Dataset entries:

════════════════

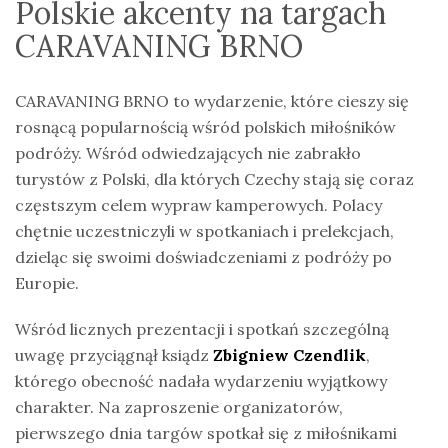
Polskie akcenty na targach
CARAVANING BRNO
CARAVANING BRNO to wydarzenie, które cieszy się
rosnącą popularnością wśród polskich miłośników
podróży. Wśród odwiedzających nie zabrakło
turystów z Polski, dla których Czechy stają się coraz
częstszym celem wypraw kamperowych. Polacy
chętnie uczestniczyli w spotkaniach i prelekcjach,
dzieląc się swoimi doświadczeniami z podróży po
Europie.
Wśród licznych prezentacji i spotkań szczególną
uwagę przyciągnął ksiądz
Zbigniew Czendlik
,
którego obecność nadała wydarzeniu wyjątkowy
charakter. Na zaproszenie organizatorów,
pierwszego dnia targów spotkał się z miłośnikami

════════════════

**How to complete this task:** For the entries above, please state how many lines contain the string "CARAVANING"; give the number and nothing else.

**Solution to the exercise:** 2